Input records:
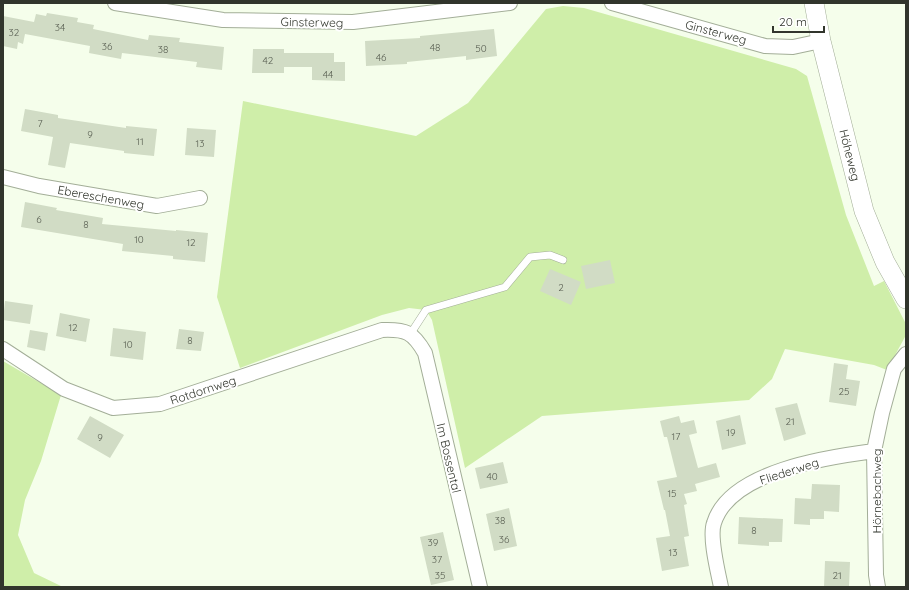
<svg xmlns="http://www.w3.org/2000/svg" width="909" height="590" font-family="Quicksand,sans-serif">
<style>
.green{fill:#cfeea9}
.building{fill:#d1dcc5}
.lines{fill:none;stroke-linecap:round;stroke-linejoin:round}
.lane-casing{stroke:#a3ae98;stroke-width:8}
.street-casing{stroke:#a3ae98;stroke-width:16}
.secondary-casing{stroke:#a3ae98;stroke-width:20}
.lane{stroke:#fff;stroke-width:7}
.street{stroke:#fff;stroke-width:14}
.secondary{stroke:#fff;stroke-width:19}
.labels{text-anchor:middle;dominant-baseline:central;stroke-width:4;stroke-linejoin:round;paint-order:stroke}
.number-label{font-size:10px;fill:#595f52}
.street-label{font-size:12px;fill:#31352c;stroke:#fff}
</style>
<rect width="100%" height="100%" fill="#f5feeb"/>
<path class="green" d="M563,6l21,2 212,61 11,7 39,139 28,71 10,-5 22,43v11l-19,35 -13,-5 -89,-16 -13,30 -23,21 -207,16 -77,52 -33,-148 -6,-10 -17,-2 -27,7 -142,53 -23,-71 26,-196 173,35 52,-33 78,-94z
M3,361l58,34 -20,66 -16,39 -7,35 16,38 29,14h-60z"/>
<path class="building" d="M47,13l31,5 -1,4 17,3 -1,4 55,11 1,-5 31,3 -1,4 45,5 -2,23 -26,-3 1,-5 -75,-9 -1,6 -32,-6 1,-7 -65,-12 -2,10 -5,-2 -1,7 -14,-3v-30l31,6 2,-8 10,2z
M494,29l3,27 -31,4v-4l-59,6v2l-41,2 -1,-25 55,-3v-2z
M253,49h31v4h50v9h11v19l-33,-1v-13h-28v6h-32z
M25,109l33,6v3l68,10v-2l31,3 -3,27 -30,-3v-2l-54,-8 -5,25 -17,-3 5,-28 -32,-6z
M187,128l29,2 -2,27 -29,-2z
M25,202l32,6 -1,2 47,8 -1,6 74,7v-1l32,3 -3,29 -32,-3v-3l-51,-5 1,-7 -102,-17z
M610,260l5,23 -29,6 -5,-23z
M550,269l31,13 -10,23 -31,-14z
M5,301l28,4 -3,19 -27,-4z
M60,313l30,6 -4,23 -30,-6z
M113,328l33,4 -3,28 -33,-4z
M179,329l25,3 -3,19 -25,-2z
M30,330l18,3 -3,18 -18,-4z
M834,363l14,2 -2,14 14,2 -4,25 -27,-4z
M797,403l9,31 -22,7 -9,-33z
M740,415l6,29 -24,6 -6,-29z
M90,416l34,19 -14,23 -33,-19z
M679,416l2,7 13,-3 3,13 -8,2 9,33 18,-5 4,14 -25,7 2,7 -13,3 3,10 -3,1 5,31 -5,1 5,29 -27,5 -6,-33 14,-2 -5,-26h-1l-7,-29 20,-4 -10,-40h-3l-4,-16z
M503,462l5,21 -28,6 -5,-21z
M812,484l28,1 -1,27 -15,-1v8h-14v6l-16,-1 1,-26 16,1z
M509,508l8,38 -23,5 -8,-37z
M739,517l44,2 -1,23h-13v4l-31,-2z
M443,532l11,48 -23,5 -11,-48z
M825,561l25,1 -1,25h-25z"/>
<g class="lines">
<defs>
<path id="lane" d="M411,333l15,-23 79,-23 25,-30 20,-2 13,5"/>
<path id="street" d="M115,3l108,17 130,2 157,-19
M612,3l153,43 28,1 28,-6
M3,177l36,9 118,20 43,-8
M3,349l61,40 49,19 47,-4 222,-74c24,-1 31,2 43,23l55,234
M721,587c-3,-15 -12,-50 -7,-64 16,-52 114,-66 160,-72
M878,587l-2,-12 -2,-124 8,-38 12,-44 12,-15"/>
<path id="secondary" d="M814,3l7,38 43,170 21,51 21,37"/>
</defs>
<use href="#lane" class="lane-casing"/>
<use href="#street" class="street-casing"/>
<use href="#secondary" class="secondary-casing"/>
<use href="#lane" class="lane"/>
<use href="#street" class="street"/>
<use href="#secondary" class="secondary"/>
</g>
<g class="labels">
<g class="number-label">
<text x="60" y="27">34</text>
<text x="14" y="32">32</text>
<text x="107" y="46">36</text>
<text x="435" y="47">48</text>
<text x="481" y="48">50</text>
<text x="163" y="49">38</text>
<text x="381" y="57">46</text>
<text x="268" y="60">42</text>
<text x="328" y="74">44</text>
<text x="40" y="123">7</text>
<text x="90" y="134">9</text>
<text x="140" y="141">11</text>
<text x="200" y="143">13</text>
<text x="39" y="219">6</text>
<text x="86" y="224">8</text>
<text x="139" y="239">10</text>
<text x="191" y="242">12</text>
<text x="561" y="287">2</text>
<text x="73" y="327">12</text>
<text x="190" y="340">8</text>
<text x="128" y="344">10</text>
<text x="844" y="391">25</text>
<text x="790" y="421">21</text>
<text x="731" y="432">19</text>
<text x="676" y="436">17</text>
<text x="100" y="437">9</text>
<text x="492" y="476">40</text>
<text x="672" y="493">15</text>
<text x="500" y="520">38</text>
<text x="754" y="530">8</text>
<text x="504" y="539">36</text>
<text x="433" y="542">39</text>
<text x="673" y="552">13</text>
<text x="437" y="559">37</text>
<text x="440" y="575">35</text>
<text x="837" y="575">21</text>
</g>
<g class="street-label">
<text transform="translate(312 22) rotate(1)">Ginsterweg</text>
<text transform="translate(716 32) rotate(15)">Ginsterweg</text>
<text transform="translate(850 155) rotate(76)">Höheweg</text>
<text transform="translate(101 197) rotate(10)">Ebereschenweg</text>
<text transform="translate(203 390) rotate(-18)">Rotdornweg</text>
<text transform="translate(449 458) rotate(77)">Im Bossental</text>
<text transform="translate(789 471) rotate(-18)">Fliederweg</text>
<text transform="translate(876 491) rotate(-90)">Hörnebachweg</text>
</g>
</g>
<rect width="909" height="590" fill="none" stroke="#31352c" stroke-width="8"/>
<path d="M773 26v6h51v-6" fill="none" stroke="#31352c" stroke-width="2"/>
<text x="779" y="26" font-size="12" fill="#31352c" stroke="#ffffff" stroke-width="3" paint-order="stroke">20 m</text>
</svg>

Task:
Each line in the data that holds the string "casing" must be returned.

Expected answer:
.lane-casing{stroke:#a3ae98;stroke-width:8}
.street-casing{stroke:#a3ae98;stroke-width:16}
.secondary-casing{stroke:#a3ae98;stroke-width:20}
<use href="#lane" class="lane-casing"/>
<use href="#street" class="street-casing"/>
<use href="#secondary" class="secondary-casing"/>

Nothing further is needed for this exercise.